Because Dave Winfield obviously isn't pulling his weight on the Baseball Tonight set, the eggheads at ESPN have decided to spice up their MLB coverage with an old friend, the recently unemployed Bobby Valentine. Valentine resigned as manager of the Chiba Lotte Marines despite the 100,000 signatures of delusional Japanese folks and is most likely looking for a top job back in the USA. So he'll probably use ESPN as a springboard à la Bob Brenly and Buck Showalter, right?
Valentine, who pulled no punches in front of the camera, has already proven he has TV chops (sources said "The Baseball Network" also showed interest in him), but still wants to manage.
Hey Bob Raissman, what the heck is "The Baseball Network"? My cable system gets the MLB Network but not "The Baseball Network". Way to have your finger on the pulse of sports media, bucko. Bob continues:
If he comes to ESPN, it may be under circumstances similar to those in 2003. That's when ESPN put a "protection" clause in Bobby V.'s contact.
Back then, ESPN suits set a precedent for hiring a manager-in-waiting. As part of the three-year offer negotiated with Valentine, network executives insisted that Valentine pay a monetary penalty if he bolted for a manager's job.
That's funny, because as a subscriber to ESPN's bevy of cable channels, I'd pay good money to keep this bloviating blowhard off of my airwaves and into the role as Mets manager. But with a rostrum of "analysts" that includes the moronic Steve Phillips and the confused John Kruk, I expect nothing less from ESPN than to hire this self-promoting, delusional butthead.
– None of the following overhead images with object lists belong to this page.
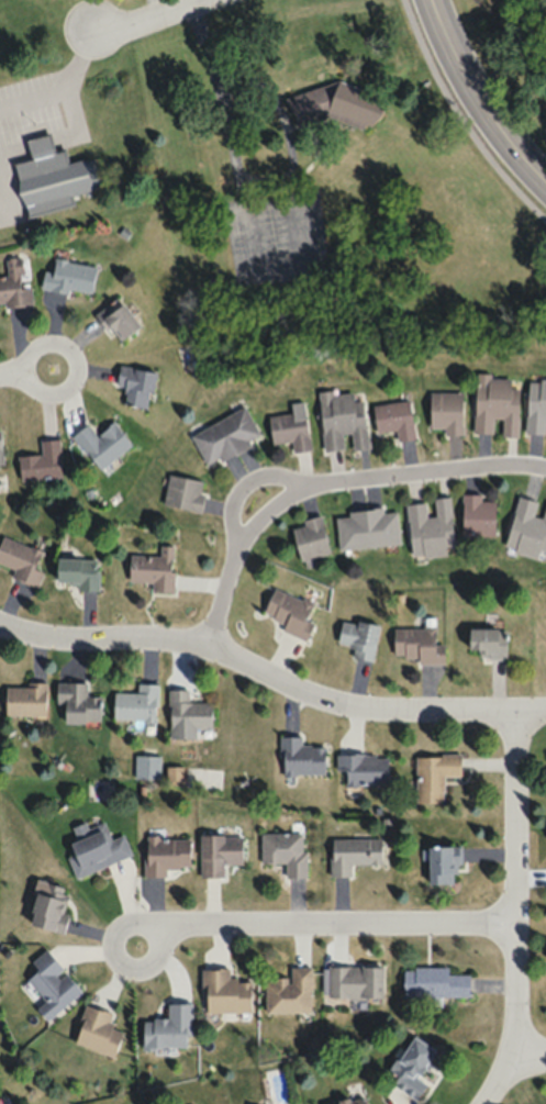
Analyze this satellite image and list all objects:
road: (150, 23)
park: (508, 60)
road: (477, 101)
building: (334, 105)
building: (47, 176)
parking lot: (274, 229)
building: (69, 276)
building: (14, 283)
building: (122, 320)
road: (10, 371)
road: (28, 382)
building: (136, 384)
building: (496, 403)
building: (536, 406)
building: (447, 411)
building: (343, 418)
building: (395, 418)
building: (291, 429)
building: (225, 435)
building: (102, 443)
building: (1, 450)
building: (42, 461)
road: (331, 489)
building: (184, 493)
building: (478, 515)
building: (368, 528)
building: (430, 528)
building: (528, 528)
building: (311, 540)
building: (20, 560)
building: (154, 569)
building: (78, 572)
building: (290, 613)
building: (359, 638)
building: (488, 642)
building: (417, 644)
road: (272, 672)
building: (24, 699)
building: (79, 702)
building: (137, 703)
building: (188, 714)
building: (303, 757)
building: (362, 768)
building: (434, 775)
building: (97, 847)
building: (285, 850)
building: (219, 852)
building: (354, 853)
building: (167, 854)
building: (443, 865)
building: (51, 906)
road: (515, 908)
road: (131, 917)
road: (333, 919)
building: (355, 979)
building: (435, 981)
building: (51, 983)
building: (225, 989)
building: (290, 990)
building: (170, 1025)
building: (98, 1029)
road: (525, 1060)
building: (410, 1064)
building: (353, 1100)

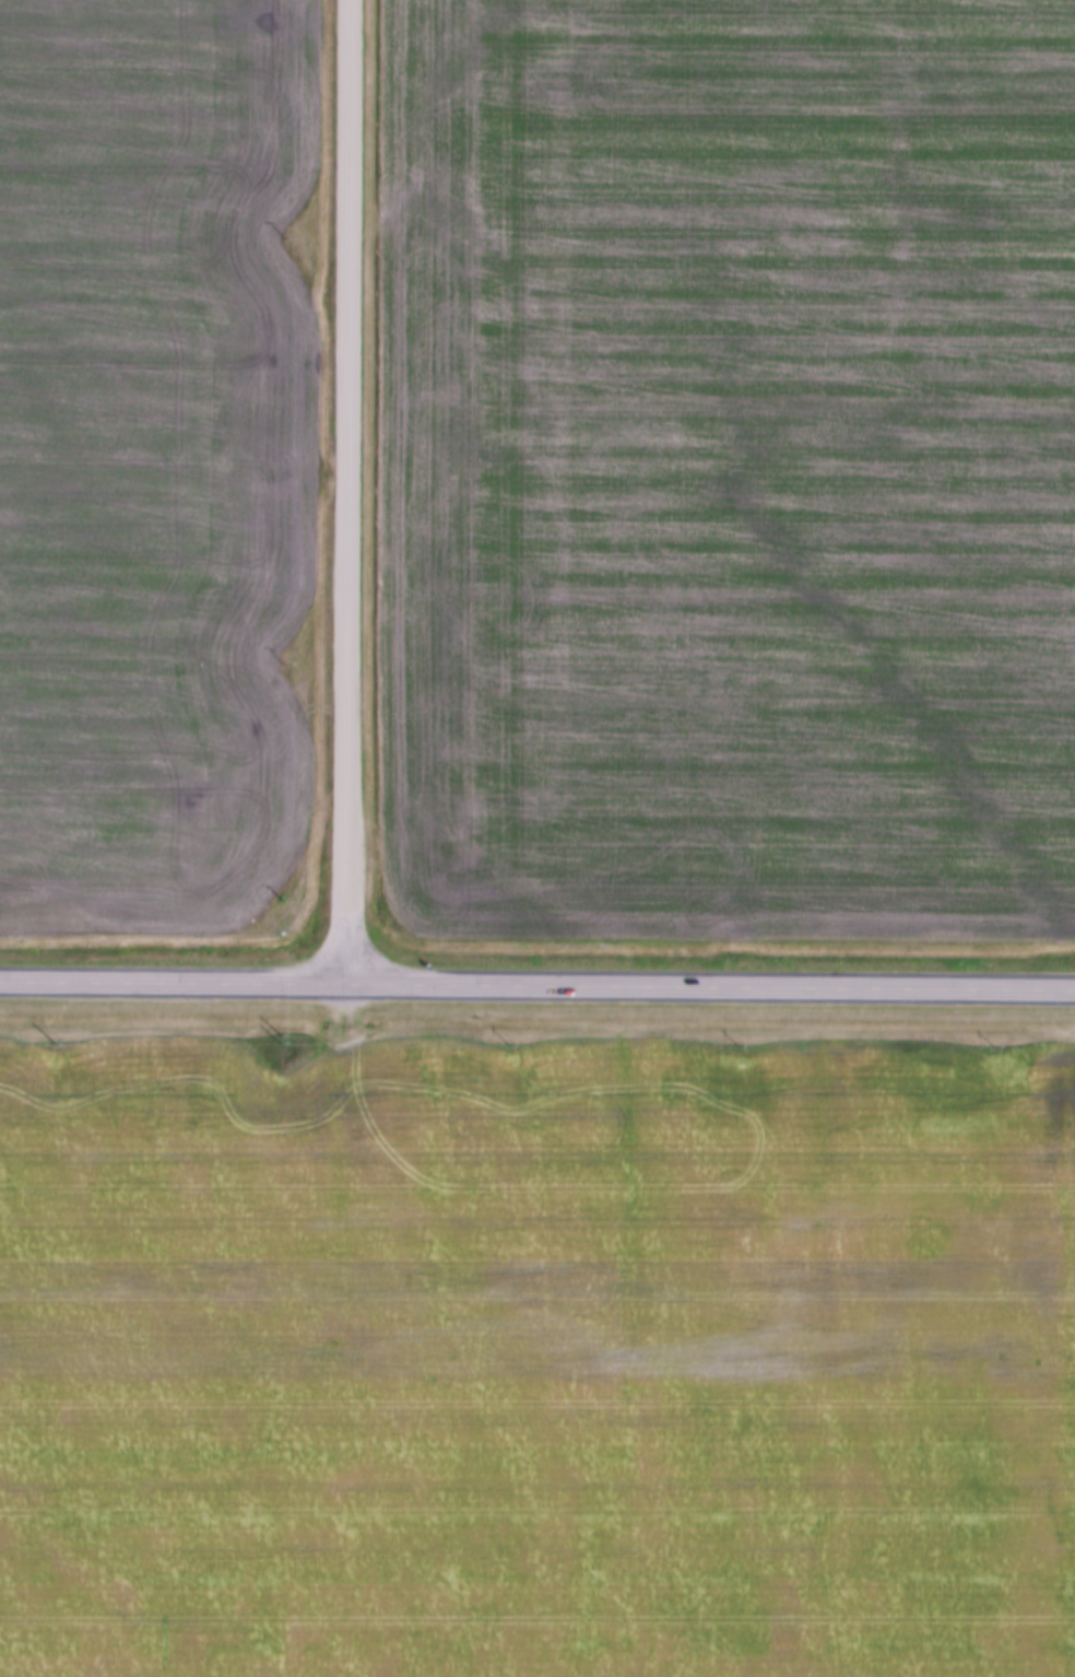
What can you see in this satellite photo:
crop: (736, 470)
road: (354, 493)
road: (176, 985)
road: (713, 989)
crop: (537, 1359)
But heck, I haven't watched a lick of ESPN's Baseball Tonight all season long, thanks to the fine job done by the MLB Network. I'd rather have 6+ hours of live coverage without any coverage of lesser sports than the abysmal 'analysis' on ESPN. But if the rumour of the MLB Network pursuing Valentine is true, that's a real shame. After all, they have a perfectly good rostrum of on-air personalities, plus Ken Rosenthal.